Reading passage ::
++++++

Are we supposed to believe that Nemo and his men would allow the Nautilus to run on "automatic" for days at a time, with the angry and resourceful Ned Land running loose through it? It seems far more logical to say that the sailors, or some of them at least, navigated the vessel in areas unseen and even unsuspected by the three outsiders.
What secrets lay in the sections of the submarine hidden from the castaways? Atomic power -- advanced weaponry -- some incredible artifacts dredged up from Atlantis? Perhaps it was something quite mundane, like roomier living quarters for the crew. At the very least there must have been a second helm.
There is one point on Starr's side. Before Aronnax can be influenced by Nemo, he sees the Nautilus from the warship Abraham Lincoln and "estimated its length at only two hundred and fifty feet" [Twenty, p. 35]. To this I can only say that Aronnax was not very good at guessing sizes. When the Nautilus enters an extinct volcano (Part Two, Chapter Twenty), the professor estimates its height at 1,500 to 1,800 feet. A few pages later he says that "the volcano did not rise more than eight hundred feet above the level of the ocean." [p. 257]
The Reclamation of Captain Nemo
There are many other improbabilities in the Nemo-Moriarty theory:
Nemo's Lost Technology. Most people know the story of Twenty Thousand Leagues from the 1954 Disney movie. Therein, Captain Nemo's source of power was certainly nuclear energy. The conservative Jules Verne, who lived most of his long years before radioactivity was discovered, would not supply his characters with something unknown to science. Still, Starr writes that the engines of theNautilus were so powerful as to "lead one to the strong suspicion that they were really atomic engines" [Other, p. 186] Here I tend to agree, as Nemo himself says "My electricity is not everybody's" [Twenty, p. 76], and, even more telling, "I repeat, sir, that the dynamic power of my engines is almost infinite" [p. 83].

++++++

Material supplied ::
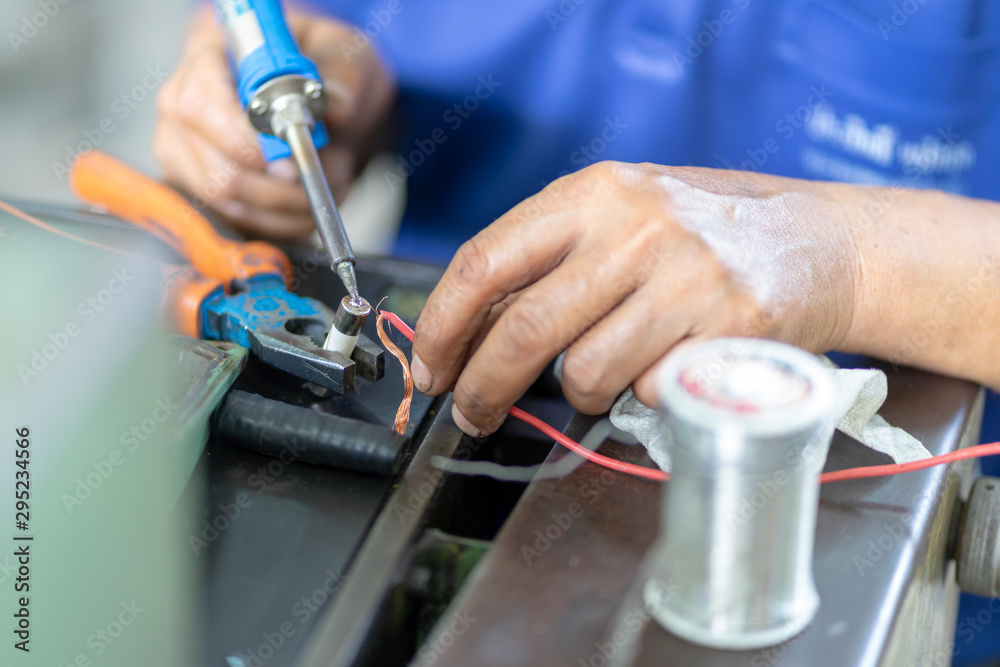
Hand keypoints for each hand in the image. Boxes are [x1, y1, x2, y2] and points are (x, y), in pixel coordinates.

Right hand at [154, 7, 394, 237]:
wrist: (319, 98)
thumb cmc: (320, 67)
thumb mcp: (343, 54)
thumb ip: (342, 76)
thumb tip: (333, 105)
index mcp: (209, 55)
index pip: (198, 103)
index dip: (241, 140)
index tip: (286, 158)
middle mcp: (183, 105)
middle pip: (214, 169)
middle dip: (277, 187)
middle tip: (319, 174)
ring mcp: (185, 151)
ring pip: (228, 202)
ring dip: (290, 205)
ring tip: (331, 180)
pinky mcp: (201, 187)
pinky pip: (241, 221)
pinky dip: (286, 221)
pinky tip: (313, 200)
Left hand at [411, 161, 859, 435]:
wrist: (821, 241)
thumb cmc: (703, 235)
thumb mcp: (620, 219)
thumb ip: (550, 261)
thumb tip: (468, 330)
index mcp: (594, 193)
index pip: (486, 261)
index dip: (443, 325)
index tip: (429, 367)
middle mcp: (637, 227)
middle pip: (525, 329)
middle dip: (484, 388)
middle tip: (472, 413)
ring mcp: (688, 277)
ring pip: (587, 373)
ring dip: (579, 394)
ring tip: (606, 375)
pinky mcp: (731, 328)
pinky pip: (649, 392)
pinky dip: (643, 396)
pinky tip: (668, 366)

++++++

Required actions ::
(a) Summarize the piece on Captain Nemo in three sentences.
(b) Resume the piece on Captain Nemo from the point where it stops.

Per-task answers ::
(a) The writer argues that Nemo's sailors, or at least some of them, must have steered the Nautilus from sections the three outsiders never saw, and speculates about what those hidden sections held, concluding there must have been at least a second helm. The writer grants that Aronnax's estimate of the Nautilus's length at only two hundred and fifty feet supports Starr, but dismisses it because Aronnax gave conflicting heights for an extinct volcano. Turning to the improbabilities of the Nemo-Moriarty theory, the writer agrees with Starr that the Nautilus's engines were probably atomic, citing Nemo's own remarks about his electricity and the almost infinite power of his engines.

(b)
This one point of agreement with Starr raises more questions. Once having held the secret of atomic power, would not Professor Moriarty redevelop it? Little could stand in his way, then. Perhaps he lost all his papers concerning nuclear power and the other technological advances of the Nautilus during the descent into the Maelstrom? But surely the author of Dynamics of an Asteroid could re-calculate theories and re-engineer devices he knew so intimately.
Were circumstances different later, so different that he could not re-create his wondrous inventions? That is tantamount to saying that it was easier to build the submarine and the advanced machinery that filled it on a desert isle in the Pacific than in England. Farmer's Nemo/Moriarty even builds his own "distorter" (a space-warping teleporter) in Britain, using only blueprints taken from a dead Capellean -- something the aliens themselves had failed to do in their two hundred years on Earth.
Did he not have enough time to re-engineer his technology before Sherlock Holmes "seriously inconvenienced" him? Twenty-three years pass between the end of Twenty Thousand Leagues and "The Final Problem." I fear that is not the answer, either. Moriarty was a genius in the realm of crime, mathematics, and pure science, but in the arena of applied science -- such as the building of the Nautilus -- he did not have the skill or patience to achieve mastery.
Nemo the Class-Conscious. Starr calls Nemo "a man of commanding and domineering personality, a man who rigidly draws the caste (5) line" [Other, p. 187], apparently because he will not dine with Ned Land and Conseil. Yet Aronnax himself speaks for all three castaways: "Aronnax, with his nineteenth-century view of social hierarchy, sees himself as the natural leader" [Twenty, p. 63]. Editor Miller further explains that "Nemo is the typical nineteenth-century liberal who believed in freedom but not necessarily in equality" [p. 78]. To reiterate: His actions were typical for a Victorian intellectual, not the excesses of an criminal mastermind.
Nemo the Land-Lubber. When it comes to Nemo being a sea captain, "we cannot be quite so certain that his practical maritime experience is very extensive." [Other, p. 186] Starr charges that Nemo, though brilliant, was unused to the ways of the sea -- i.e., a land-lubbing math professor out of his element. His evidence is that "the worthy captain is constantly -- and accidentally -- bumping into things," and that "unlike almost all large vessels of the last thousand years or more -- submarine or surface -- it has no cutwater."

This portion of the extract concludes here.